For each device it should have one otherwise it won't work correctly 
during stop/resume. See the codes mlx5_vdpa_get_vq_state() which calls 
query_virtqueue() that build commands to query "last_avail_idx" from the 
hardware:

     MLX5_SET(general_obj_in_cmd_hdr, cmd_hdr, opcode, 
MLX5_CMD_OP_QUERY_GENERAL_OBJECT);
     MLX5_SET(general_obj_in_cmd_hdr, cmd_hdr, obj_type, 
MLX5_OBJ_TYPE_VIRTIO_NET_Q);
     MLX5_SET(general_obj_in_cmd_hdr, cmd_hdr, obj_id, mvq->virtq_id);
     MLX5_SET(general_obj_in_cmd_hdr, cmd_hdr, uid, ndev->mvdev.res.uid);
     err = mlx5_cmd_exec(ndev->mvdev.mdev, in, sizeof(in), out, outlen);
     if (err)
         goto err_cmd;

     obj_context = MLX5_ADDR_OF(query_virtio_net_q_out, out, obj_context);
     memset(attr, 0, sizeof(*attr));
     attr->state = MLX5_GET(virtio_net_q_object, obj_context, state);
     attr->available_index = MLX5_GET(virtio_net_q_object, obj_context, 
hw_available_index);


> And the used_idx in the virtqueue is always in sync with the hardware 
> used_index, and hardware is supposed to commit pending used buffers to 
> the ring while bumping up the hardware used_index (and also committed 
> to memory) altogether prior to suspension, is my understanding correct 
> here?

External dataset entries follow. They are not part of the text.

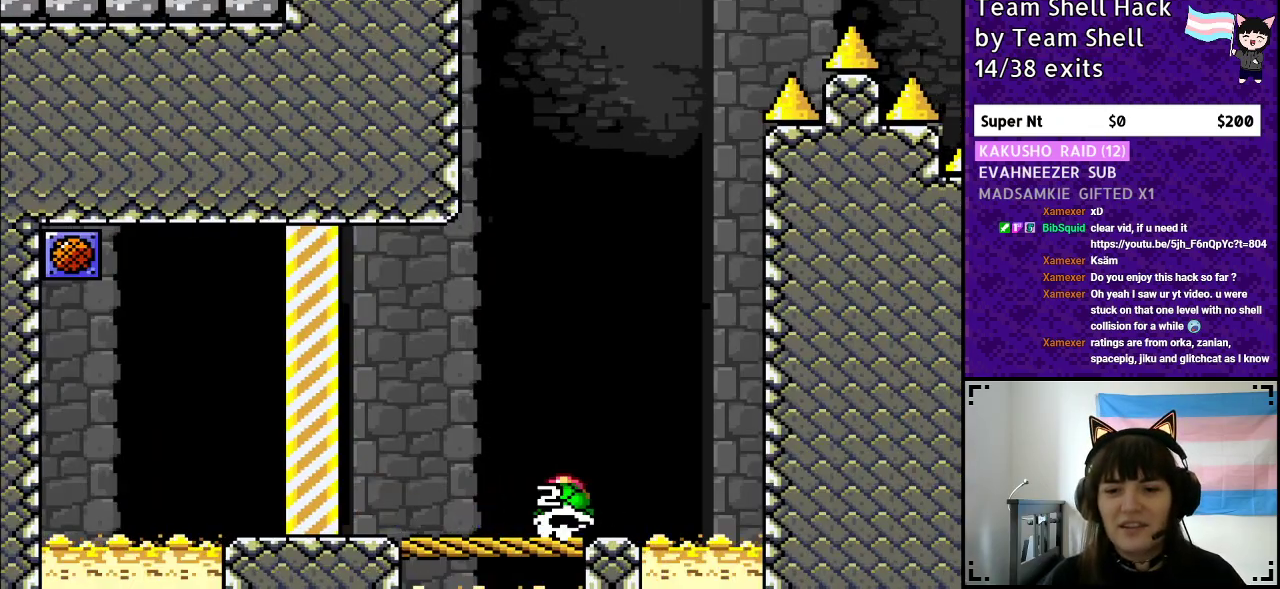
{"buttons": ["B", "Y"], "events": [[100, "DPAD_LEFT", "up"], [217, "DPAD_RIGHT", "down"], [300, "DPAD_RIGHT", "up"], [500, "B", "down"]]}
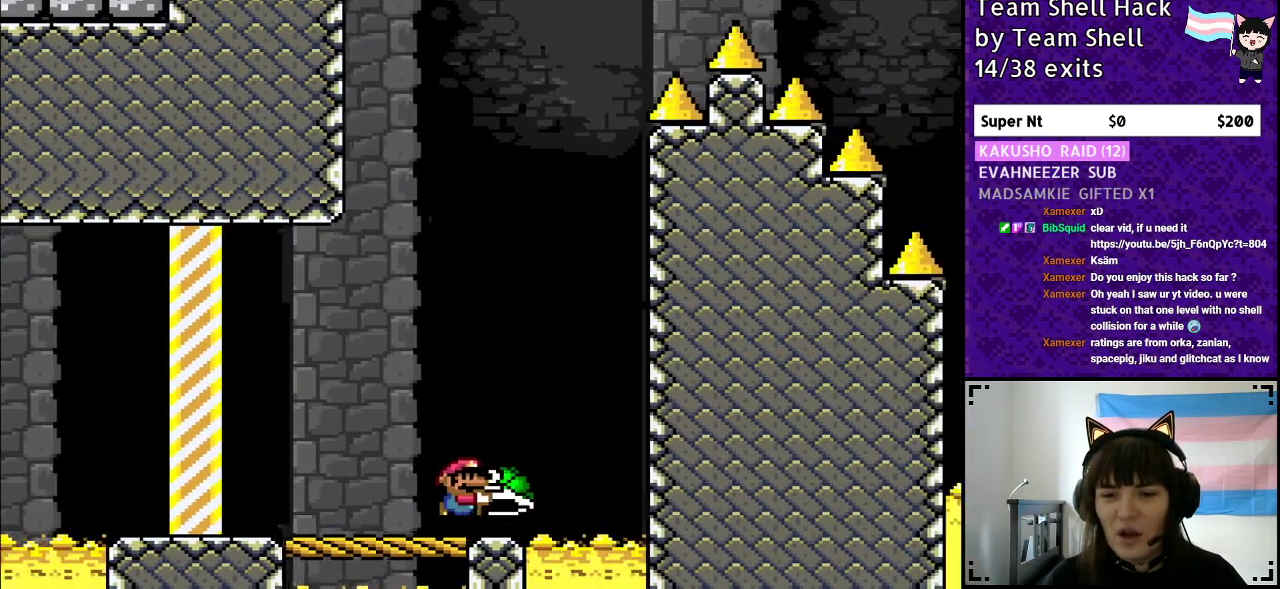
{"buttons": ["B", "Y", "DPAD_RIGHT"], "events": [[350, "DPAD_RIGHT", "down"], [400, "Y", "up"], [450, "Y", "down"]]}
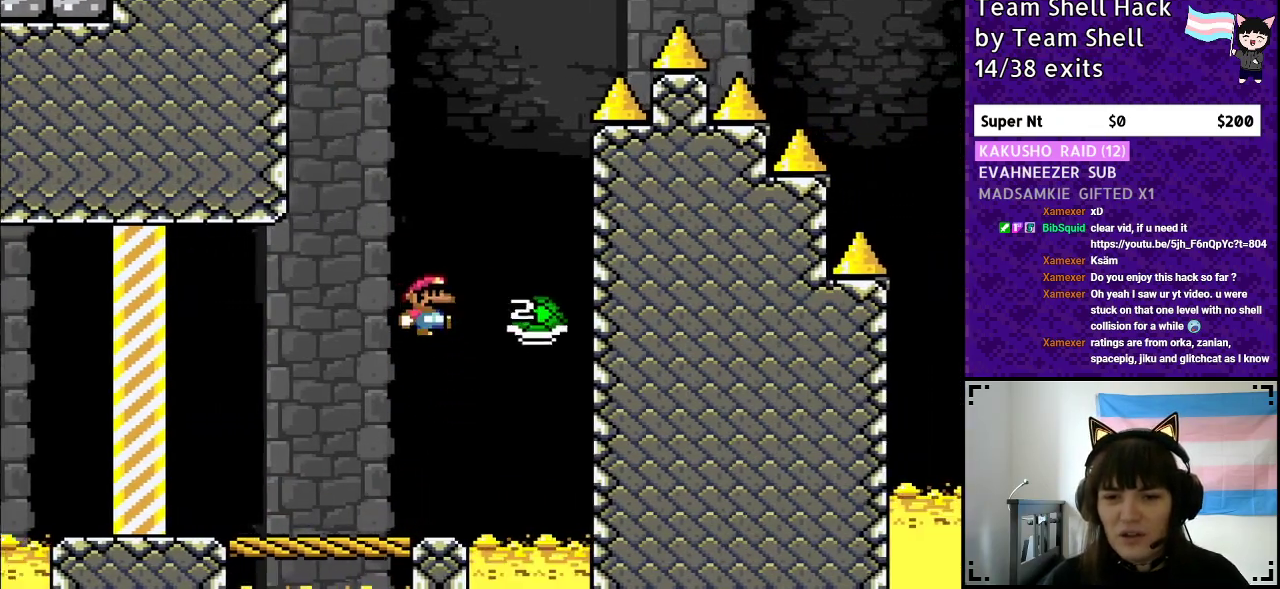
{"buttons": ["B", "Y"], "events": [[50, "DPAD_RIGHT", "up"], [117, "DPAD_LEFT", "down"], [283, "DPAD_LEFT", "up"]]}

Double checking if this is the expected semantics of what 
> modify_virtqueue(MLX5_VIRTIO_NET_Q_OBJECT_STATE_SUSPEND) should achieve.
>
> If the above is true, then it looks to me for mlx5 vdpa we should 
> really return h/w used_idx rather than the last_avail_idx through 
> get_vq_state(), in order to reconstruct the virt queue state post live 
> migration. For the set_map case, the internal last_avail_idx really 
> doesn't matter, although both indices are saved and restored 
> transparently as-is.


Right, a subtle thing here is that: for the device that might have can't 
not complete all virtqueue requests during vq suspending, the 
"last_avail_idx" might not be equal to the hardware used_idx. Thing 
might be true for the storage devices that needs to connect to a remote 
backend. But this is not the case of networking device, so 
last_avail_idx should be equal to hardware used_idx here. But using the 
"last_avail_idx" or hardware avail_idx should always be better in this 
case since it's guaranteed to correct and will have less confusion. We 
use this convention in other types of vhost backends (vhost-kernel, 
vhost-user).

So looking at mlx5_set_vq_state(), it probably won't work since it 
doesn't not set either hardware avail_idx or hardware used_idx:

static int mlx5_vdpa_set_vq_state(struct vdpa_device *vdev, u16 idx,
                   const struct vdpa_vq_state *state)
{
     struct mlx5_vdpa_dev *mvdev = to_mvdev(vdev);
     struct mlx5_vdpa_net *ndev = to_mlx5_vdpa_ndev(mvdev);
     struct mlx5_vdpa_virtqueue *mvq = &ndev->vqs[idx];

     if (mvq->fw_state == MLX5_VIRTIO_NET_Q_OBJECT_STATE_RDY) {
         mlx5_vdpa_warn(mvdev, "can't modify available index\n");
         return -EINVAL;
     }

     mvq->avail_idx = state->avail_index;
     return 0;
}

Depends on the hardware, we should either set hardware used_idx or 
hardware avail_idx here.

I think we need to clarify how device is supposed to work in the virtio 
spec.

Thanks


>
> -Siwei
>
>>
>>
>>> Now the vritqueue is copied to the new VM and the
>>> hardware now has to continue execution from index 20. We need to tell
>>> the hardware via configuring the last used_index.
>>
>>
>> If the hardware can not sync the index from the virtqueue, the driver 
>> can do the synchronization by make the last_used_idx equals to used 
>> index in the virtqueue.
>>
>> Thanks
>>
>>
>>>   So why don't we
>>> restore the used index?
>>>
>>>>> So it puzzles me why is set_vq_state() we do not communicate the 
>>>>> saved
>>>>> used index.
>>>>
>>>> We don't do that since:
>>>>
>>>> 1) if the hardware can sync its internal used index from the virtqueue
>>>> during device, then we don't need it
>>>> 2) if the hardware can not sync its internal used index, the driver 
>>>> (e.g as
>>>> you did here) can do that.
>>>>
>>>> But there's no way for the hardware to deduce the internal avail 
>>>> index from
>>>> the virtqueue, that's why avail index is sycned.
>>>>
>>>> Thanks
>>>>
>>>>
>>
>